Stablecoin settlement, Agentic commerce, and embedded payments
One theme dominated above all others: the steady march toward blockchain-based infrastructure, particularly stablecoin settlement rails. Nine separate organisations predicted stablecoins would become more prevalent, with agentic commerce and AI-driven transactions, close behind at eight mentions, followed by three votes for invisible or embedded payments, three for rising consumer expectations of seamless digital experiences, and two predicting that digital ID will reshape payment approvals. The same handful of ideas surfaced again and again, revealing an interesting theme.
| Prediction | Frequency in 2026 look-aheads |
| Stablecoins used for settlement | 9 mentions |
| Agentic Commerce and AI-driven transactions | 8 mentions |
| Embedded payments; seamless user experiences | 6 mentions |
| Digital ID to revolutionise authentication | 2 mentions |
What’s really out there?
The repetitions reveal a gap between the language of innovation and the reality of where investment and attention are actually going. Based on what experts are predicting for the new year, payments firms are focusing on a narrow set of infrastructure upgrades, faster settlement, deeper automation, and less visible friction, each marketed as transformational.

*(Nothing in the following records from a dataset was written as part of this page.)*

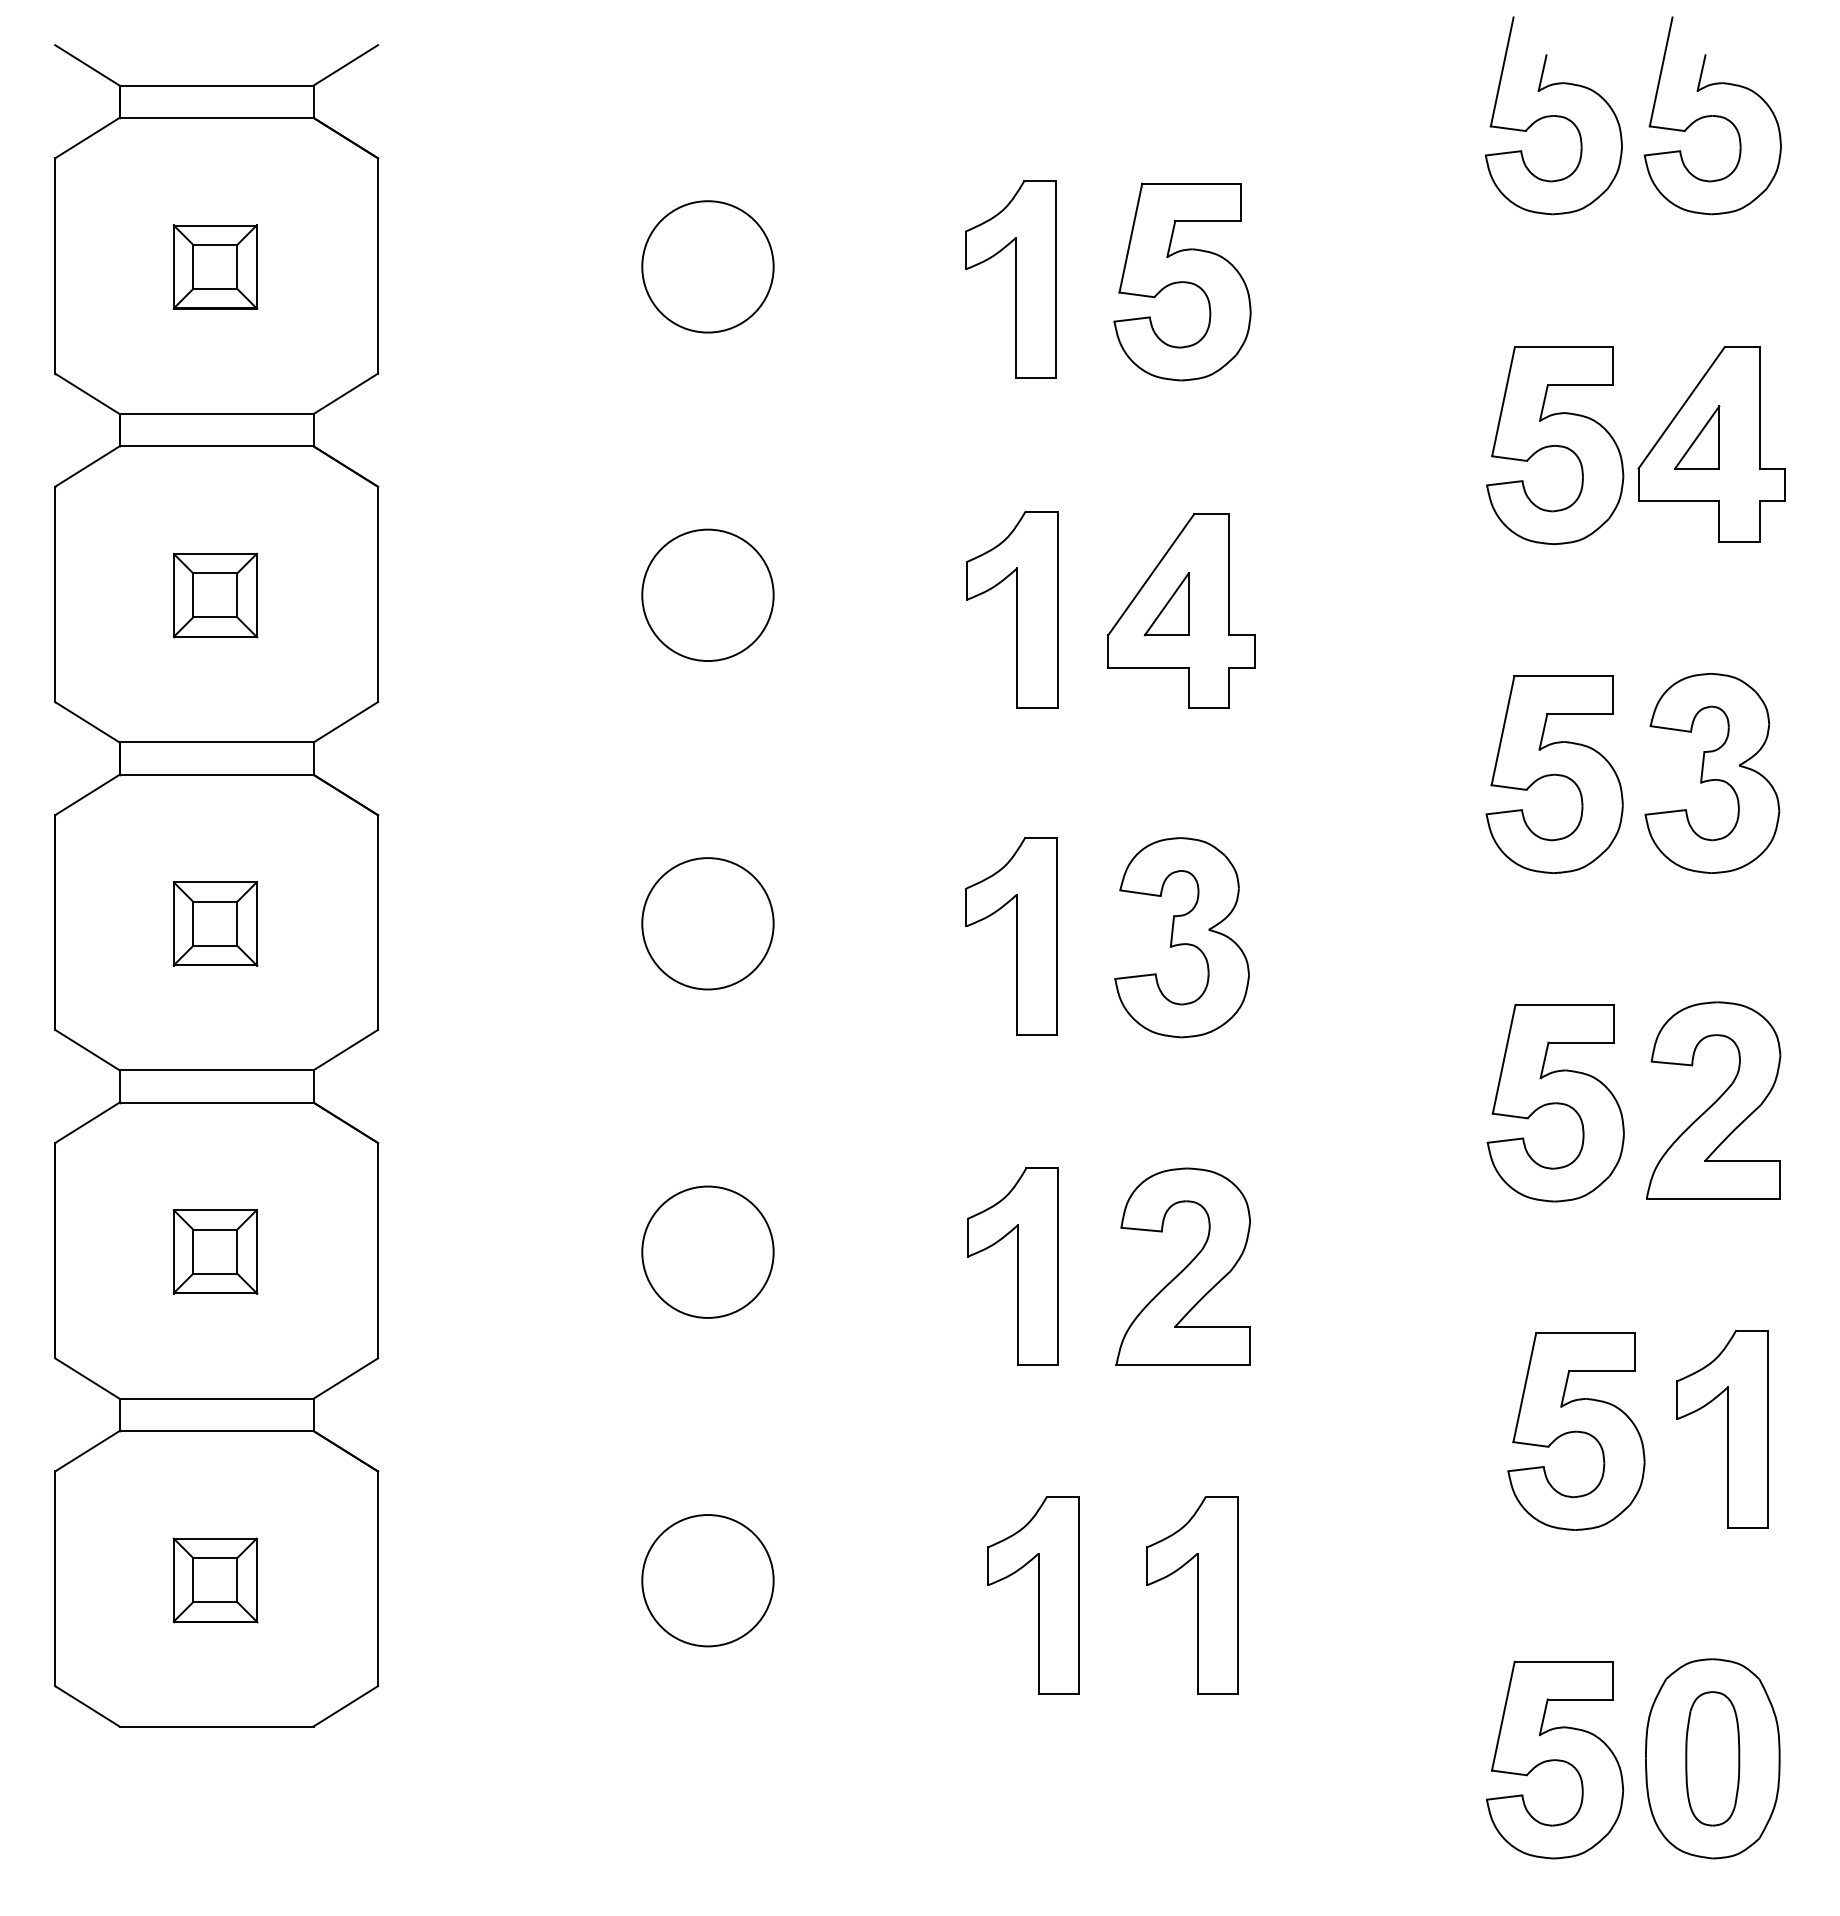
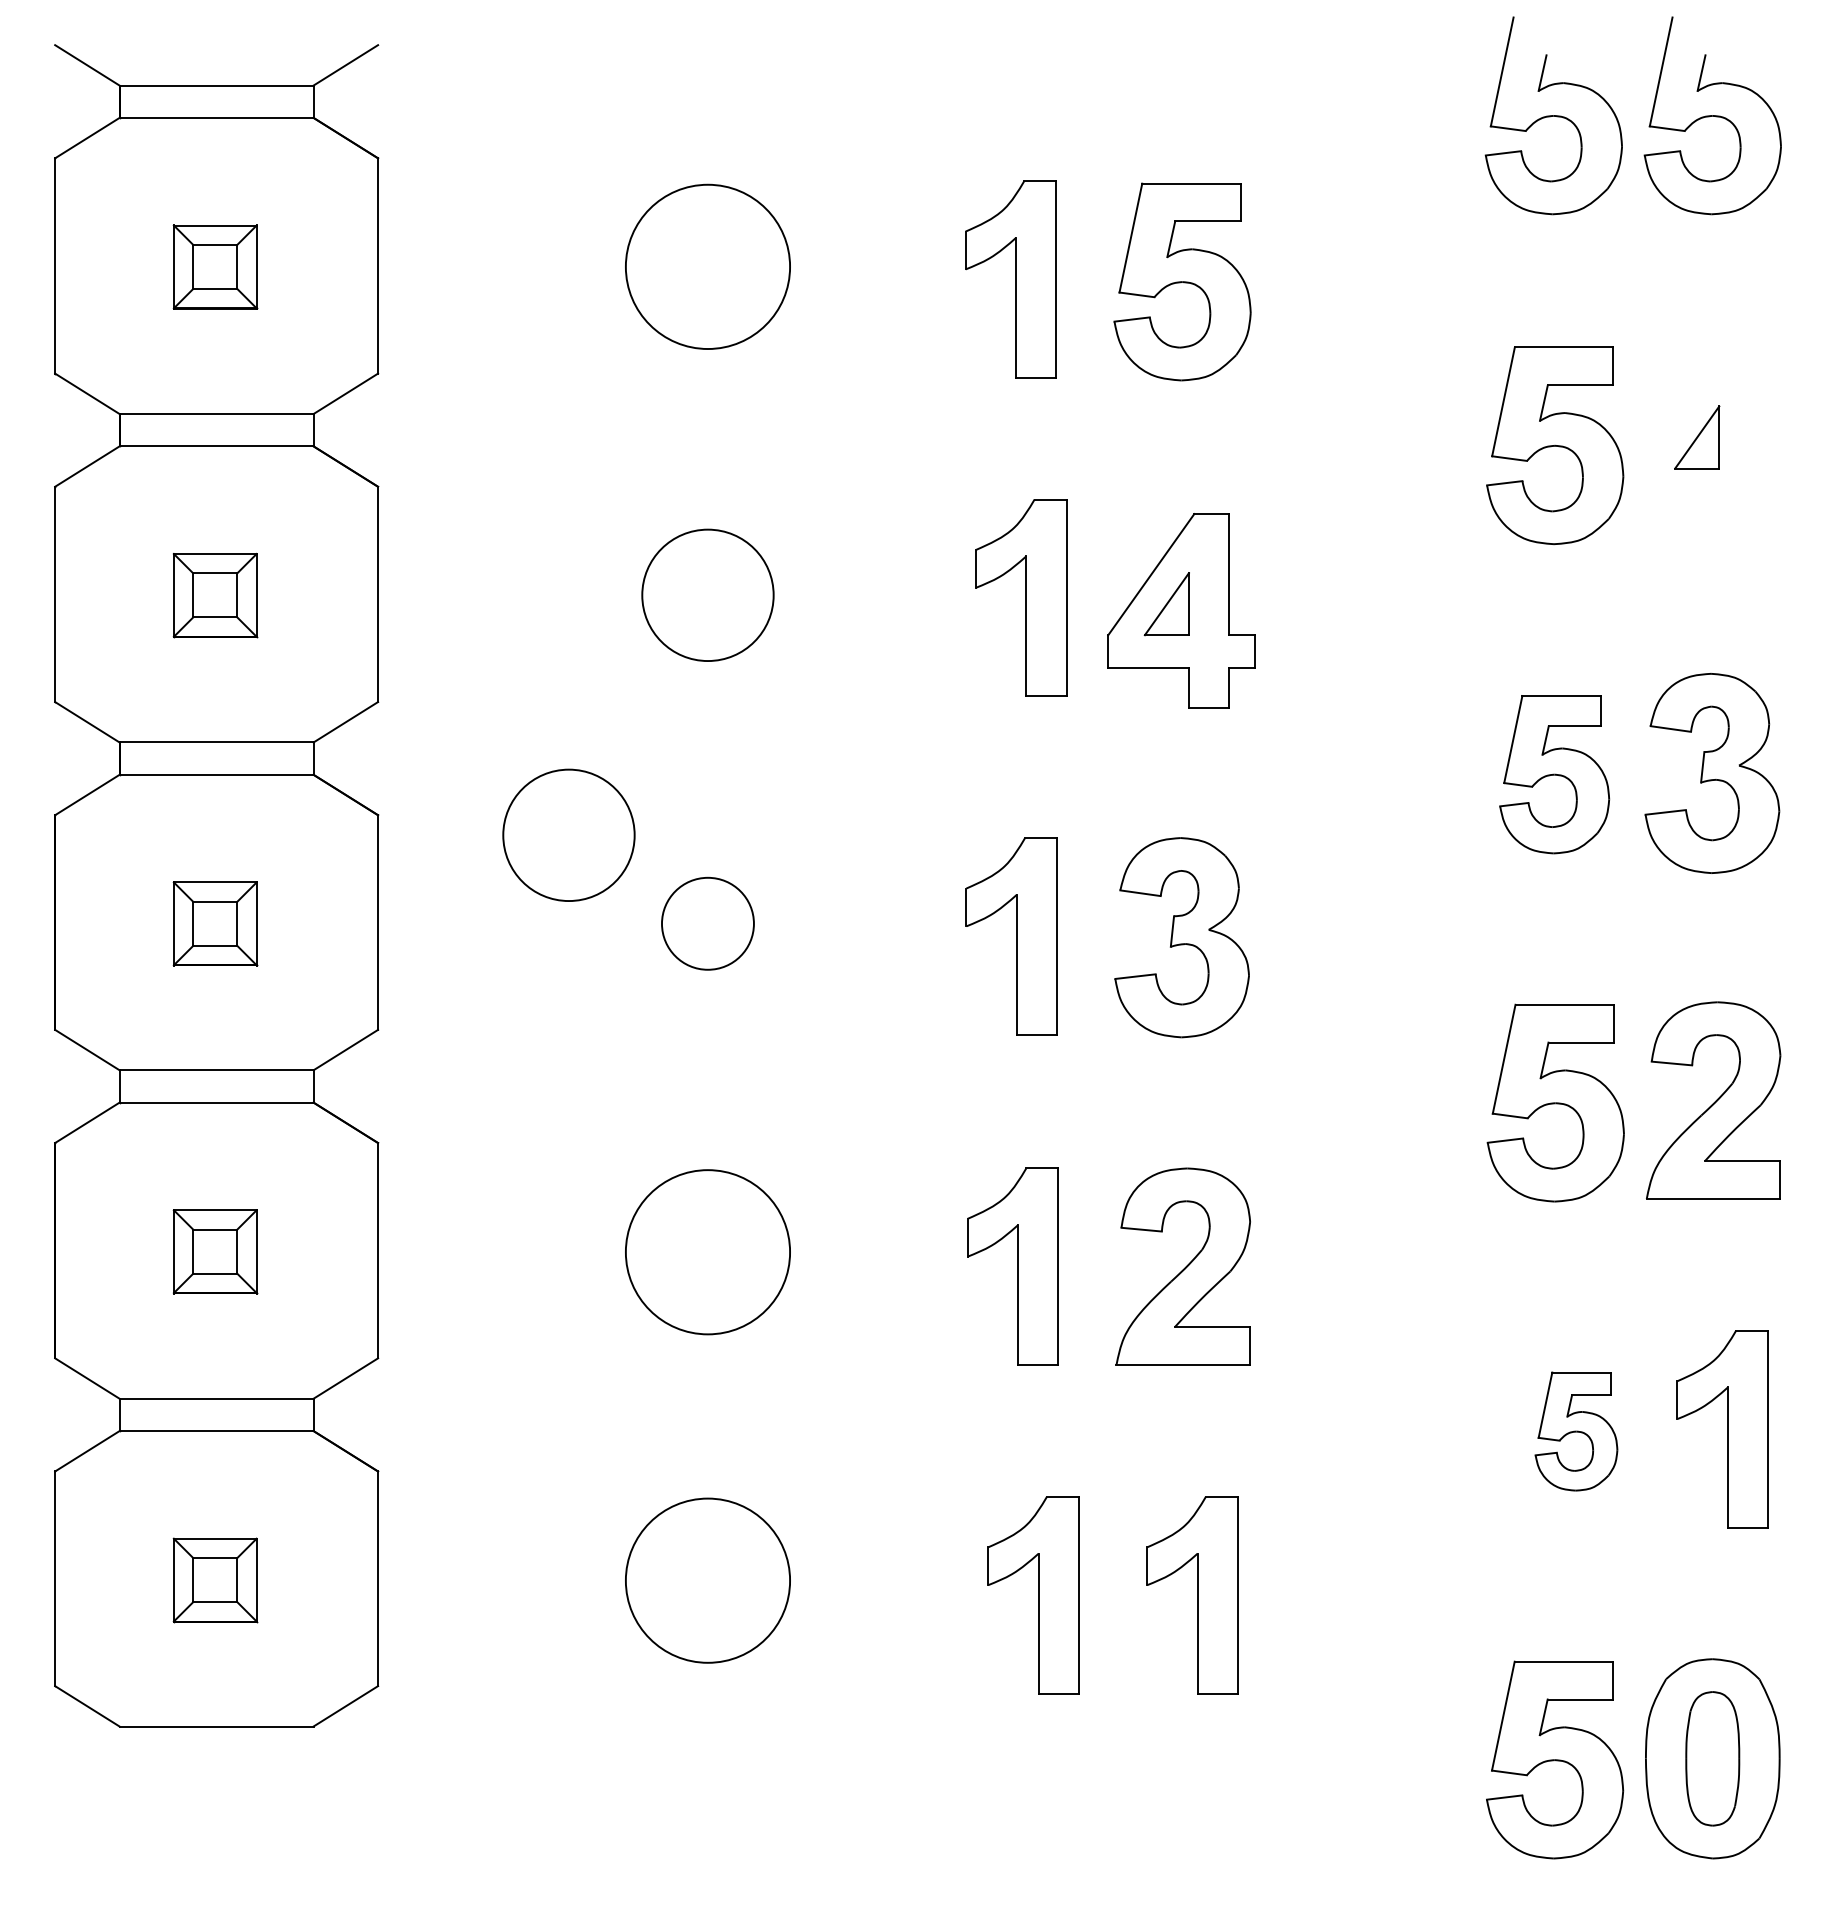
circle at (707, 266) diameter: 131 px -> 164 px
part at (1711, 444): present -> none
part at (1012, 609) position: (1012, 609) -> (1021, 597)
part at (1554, 774) size: 139x199 px -> 112x160 px
circle at (568, 834): none -> present
circle at (707, 923) diameter: 131 px -> 92 px
circle at (707, 1251) diameter: 131 px -> 164 px
part at (1576, 1431) size: 139x199 px -> 85x121 px
circle at (707, 1580) diameter: 131 px -> 164 px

“In 2026, payments will focus on a narrow set of infrastructure upgrades, faster settlement, deeper automation and lower user friction.”
This illuminates a dominant narrative: payments are finally catching up with the realities of a real-time digital economy. But look more closely and a fragile picture emerges. These trends are not independent. Stablecoin rails only work at scale with robust digital identity and automated compliance. Agentic commerce faces similar hurdles. Invisible payments improve user experience precisely by removing human authorisation steps that once acted as informal safeguards. Progress is measured in milliseconds saved and friction removed rather than in resilience gained. Yet many of the frictions now being engineered away serve a purpose: delay, review, human judgement, and regulatory pause.
Some customers are alert to the increased fragility of digital finance. Usage of physical cash has risen in several markets over the past five years. This isn’t nostalgia or resistance to technology. It’s a rational response to systems that feel faster but are less transparent, and a nod to the continued importance of offline resilience.
ERIS SAYS: There are no settled solutions yet, but we can expect a struggle over who controls the new authorisation and identity layer of finance. Governments frame it as sovereignty. Banks see a last defensible moat. Tech giants view it as the gateway to ecosystem dominance and agent-led commerce. Together they produce a system that is more interdependent and less legible.
This is the uncomfortable subtext missing from most 2026 predictions. As an industry, we speak as if modernisation is inevitable and unambiguously positive, but the evidence suggests something different: transactions are becoming faster at a more rapid rate than we are able to govern and manage them. The challenge for the new year will be to find a balance between rapid innovation and building a resilient foundation which can sustain the current pace of change and not risk yet more fraud.